I'll attempt to make this one quick.

Back in my Stats 101 class in college, we had to do some really stupid story problems. A lot of times the "correct" answer would get confusing, and not make any real sense. This is because math teachers have no grasp on what reality actually is. I think they walk around in some hazy numeric dream state imagining if the world really was governed by their demented sense of vision. Too often, they try and put word problems in a tone that sounds familiar to the student answering the question, when they should really just be giving us questions. The whole idea of putting the question in story form is actually nothing more than mental trickery, and has nothing to do with actual math. This is the whole reason why I think story problems (like the one in the previous post about the paint) should be eliminated from standardized testing, because they don't make any real sense. For example, I give you the famous Pizza Question:

It's lunchtime, and you're hungry, so you head into a Pizza restaurant. There's three lunch specials:

The 10" Pizza which costs $10.25
The 12" Pizza which costs $13.50
The 14" Pizza which costs $15.10

Which pizza is the best value for the money?

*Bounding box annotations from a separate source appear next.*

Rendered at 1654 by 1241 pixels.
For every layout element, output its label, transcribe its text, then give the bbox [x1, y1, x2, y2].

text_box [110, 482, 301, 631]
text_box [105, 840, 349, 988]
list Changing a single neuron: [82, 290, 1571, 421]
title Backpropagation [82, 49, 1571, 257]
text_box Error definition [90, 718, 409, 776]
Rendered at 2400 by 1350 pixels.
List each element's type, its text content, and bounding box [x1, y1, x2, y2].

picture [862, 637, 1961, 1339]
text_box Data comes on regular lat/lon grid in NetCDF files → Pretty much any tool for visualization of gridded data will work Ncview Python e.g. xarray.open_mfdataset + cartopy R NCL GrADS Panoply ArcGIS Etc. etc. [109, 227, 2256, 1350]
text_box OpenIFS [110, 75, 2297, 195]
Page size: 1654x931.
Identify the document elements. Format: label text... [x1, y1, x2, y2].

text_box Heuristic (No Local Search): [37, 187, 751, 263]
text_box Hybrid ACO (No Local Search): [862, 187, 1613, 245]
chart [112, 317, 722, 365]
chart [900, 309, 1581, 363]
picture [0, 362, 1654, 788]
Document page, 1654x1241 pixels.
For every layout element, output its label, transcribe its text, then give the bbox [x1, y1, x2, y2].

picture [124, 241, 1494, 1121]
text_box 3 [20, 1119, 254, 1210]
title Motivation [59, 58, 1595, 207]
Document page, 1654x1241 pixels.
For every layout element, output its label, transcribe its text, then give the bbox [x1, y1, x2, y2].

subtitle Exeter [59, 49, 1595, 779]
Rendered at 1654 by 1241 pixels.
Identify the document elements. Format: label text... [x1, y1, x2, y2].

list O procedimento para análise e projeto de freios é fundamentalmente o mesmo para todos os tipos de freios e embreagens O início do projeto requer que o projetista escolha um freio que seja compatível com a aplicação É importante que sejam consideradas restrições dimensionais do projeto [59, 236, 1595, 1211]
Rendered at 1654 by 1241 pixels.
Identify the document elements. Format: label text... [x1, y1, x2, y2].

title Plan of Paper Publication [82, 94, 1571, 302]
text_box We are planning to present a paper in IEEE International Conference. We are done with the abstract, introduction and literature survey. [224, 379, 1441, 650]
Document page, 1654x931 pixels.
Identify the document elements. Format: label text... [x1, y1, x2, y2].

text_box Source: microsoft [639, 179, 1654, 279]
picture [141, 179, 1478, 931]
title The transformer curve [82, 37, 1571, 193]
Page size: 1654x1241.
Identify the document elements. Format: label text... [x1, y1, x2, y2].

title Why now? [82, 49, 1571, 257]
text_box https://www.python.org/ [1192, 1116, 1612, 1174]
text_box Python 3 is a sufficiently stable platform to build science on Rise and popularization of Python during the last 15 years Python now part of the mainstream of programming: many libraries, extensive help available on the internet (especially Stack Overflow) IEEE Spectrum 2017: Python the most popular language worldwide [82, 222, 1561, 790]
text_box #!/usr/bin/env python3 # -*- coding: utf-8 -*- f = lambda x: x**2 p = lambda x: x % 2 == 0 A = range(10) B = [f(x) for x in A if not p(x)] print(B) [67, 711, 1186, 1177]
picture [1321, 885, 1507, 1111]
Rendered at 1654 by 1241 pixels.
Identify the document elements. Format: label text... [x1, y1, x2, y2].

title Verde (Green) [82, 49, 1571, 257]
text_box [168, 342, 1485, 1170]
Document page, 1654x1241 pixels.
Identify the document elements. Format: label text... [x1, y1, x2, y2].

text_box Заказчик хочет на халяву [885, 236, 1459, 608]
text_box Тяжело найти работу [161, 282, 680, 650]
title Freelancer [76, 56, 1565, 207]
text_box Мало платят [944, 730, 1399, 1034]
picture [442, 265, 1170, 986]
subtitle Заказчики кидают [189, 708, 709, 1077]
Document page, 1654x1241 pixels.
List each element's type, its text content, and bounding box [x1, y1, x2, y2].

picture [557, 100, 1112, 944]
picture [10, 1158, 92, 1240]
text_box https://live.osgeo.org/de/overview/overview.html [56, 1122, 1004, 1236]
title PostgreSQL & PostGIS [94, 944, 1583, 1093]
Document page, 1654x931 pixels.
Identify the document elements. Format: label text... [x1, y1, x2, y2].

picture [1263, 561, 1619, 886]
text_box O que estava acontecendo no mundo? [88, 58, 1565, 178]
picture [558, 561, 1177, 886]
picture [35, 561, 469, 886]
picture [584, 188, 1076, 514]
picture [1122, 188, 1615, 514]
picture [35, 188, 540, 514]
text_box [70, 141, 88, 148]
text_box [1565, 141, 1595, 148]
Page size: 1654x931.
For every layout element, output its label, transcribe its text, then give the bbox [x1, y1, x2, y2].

I'm not even going to bother arguing symantics with you about the fact that the question merely asks "which pizza is the best value for the money," allowing such answers as "Pizza Hut!" or any other Pizza delicatessan of your choice. I'm not even going to bother showing you what the "proper" method of achieving the right answer is, because it involves attempting to resolve the surface area of the different pizzas from the diameters given, and then dividing the number of square inches (surface area) into the amount the pizza costs. I may not have even written down the dollar amounts properly, because in the original question given to me, the proper answer is the fourteen inch pizza.

Remember the first line of the question? How it says you're hungry, not "you and a bunch of your friends" are hungry? So the answer to this question is that the "best value" for the money is me walking into a pizza parlor and spending over fifteen bucks on lunch. For myself.

After the teacher revealed this answer, I asked, rather loudly, "Wouldn't the best value for the money be one or two slices of pizza? I mean, we did walk into this place by ourselves, as your question states in the beginning. Wouldn't spending five bucks be a better value for the money rather than spending fifteen dollars on a lunch we couldn't possibly hope to eat by ourselves?"

The auditorium laughed, and the teacher didn't really have much to say.

Needless to say, I just squeaked by with a "C" in Stats 101. I guess according to Math Teachers I'm really stupid or something.

I'm just happy that I don't walk through life buying a keg of beer instead of a six pack when I'm thirsty because it's the "best value for the money."